Gebreyesus Grum, Lund Mogens Sandø, Sahana Goutam, Su Guosheng
Center for Quantitative Genetics and Genomics, Aarhus University, Tjele, Denmark.
Front Genet. 2021 Jul 19;12:667300. doi: 10.3389/fgene.2021.667300. eCollection 2021.
This study investigated effects of integrating single-nucleotide polymorphisms (SNPs) selected based on previous genome-wide association studies (GWASs), from imputed whole-genome sequencing (WGS) data, in the conventional 54K chip on genomic prediction reliability of young stock survival (YSS) traits in dairy cattle. The WGS SNPs included two groups of SNP sets that were selected based on GWAS in the Danish Holstein for YSS index (YSS_SNPs, = 98) and SNPs chosen as peaks of quantitative trait loci for the traits of Nordic total merit index in Denmark-Finland-Sweden dairy cattle populations (DFS_SNPs, = 1,541). Additionally, the study also investigated the possibility of improving genomic prediction reliability for survival traits by modeling the SNPs within recessive lethal haplotypes (LET_SNP, n = 130) detected from the 54K chip in the Nordic Holstein. De-regressed proofs (DRPs) were obtained from 6,558 Danish Holstein bulls genotyped with either 54K chip or customized LD chip that includes SNPs in the standard LD chip and some of the selected WGS SNPs. The chip data were subsequently imputed to 54K SNP together with the selected WGS SNPs. Genomic best linear unbiased prediction (GBLUP) models were implemented to predict breeding values through either pooling the 54K and selected WGS SNPs together as one genetic component (a one-component model) or considering 54K SNPs and selected WGS SNPs as two separate genetic components (a two-component model). Across all the traits, inclusion of each of the selected WGS SNP sets led to negligible improvements in prediction accuracies (0.17 percentage points on average) compared to prediction using only 54K. Similarly, marginal improvement in prediction reliability was obtained when all the selected WGS SNPs were included (0.22 percentage points). No further improvement in prediction reliability was observed when considering random regression on genotype code of recessive lethal alleles in the model including both groups of the WGS SNPs. Additionally, there was no difference in prediction reliability from integrating the selected WGS SNP sets through the two-component model compared to the one-component GBLUP.

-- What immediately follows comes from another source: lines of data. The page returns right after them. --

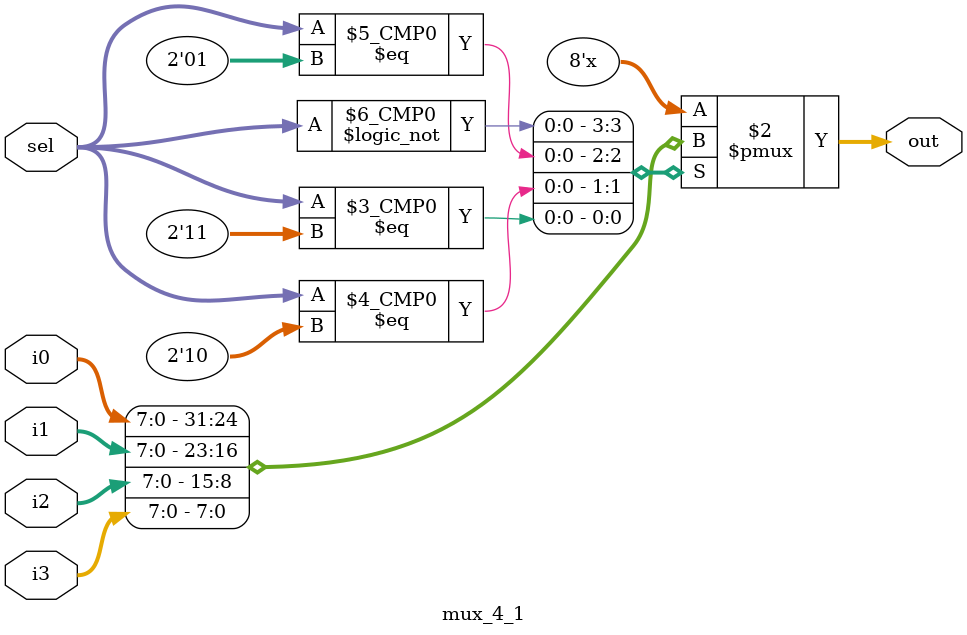
<source format=v>
`timescale 1ns / 1ps
module mux_4_1(i0, i1, i2, i3, sel, out);
	input [7:0] i0, i1, i2, i3;
	input [1:0] sel;
	output reg [7:0] out;
	
	always @(i0 or i1 or i2 or i3 or sel)
	begin
		case( sel )
			2'b00:	out = i0;
			2'b01:	out = i1;
			2'b10:	out = i2;
			2'b11:	out = i3;
			default: out = 8'b00000000;
		endcase
	end

endmodule

</source>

本研究调查了将基于既往全基因组关联研究(GWAS)从推算的全基因组测序(WGS)数据中选择的单核苷酸多态性(SNP)整合到传统的54K芯片中,对奶牛幼畜存活(YSS)性状基因组预测可靠性的影响。WGS SNP包括两组SNP集,一组是基于丹麦荷斯坦牛YSS指数的GWAS选择的(YSS_SNP,n = 98),另一组是在丹麦-芬兰-瑞典奶牛群体的北欧总效益指数性状中被选为数量性状基因座峰值的SNP(DFS_SNP,n = 1,541)。此外,该研究还调查了通过对北欧荷斯坦牛54K芯片中检测到的隐性致死单倍型内的SNP进行建模(LET_SNP,n = 130)来提高存活性状基因组预测可靠性的可能性。从6558头用54K芯片或定制LD芯片(包括标准LD芯片中的SNP和一些选定的WGS SNP)进行基因分型的丹麦荷斯坦公牛中获得去回归证明(DRP)。随后将芯片数据与选定的WGS SNP一起推算为54K SNP。实施基因组最佳线性无偏预测(GBLUP)模型,通过将54K和选定的WGS SNP合并为一个遗传成分(单成分模型)或考虑54K SNP和选定的WGS SNP为两个独立的遗传成分(双成分模型)来预测育种值。在所有性状中,与仅使用54K进行预测相比,纳入每个选定的WGS SNP集导致预测准确性的提高可忽略不计(平均0.17个百分点)。同样,当纳入所有选定的WGS SNP时,预测可靠性有小幅提高(0.22个百分点)。在包括两组WGS SNP的模型中,考虑对隐性致死等位基因的基因型编码进行随机回归时,未观察到预测可靠性有进一步提高。此外,与单成分GBLUP相比,通过双成分模型整合选定的WGS SNP集在预测可靠性方面没有差异。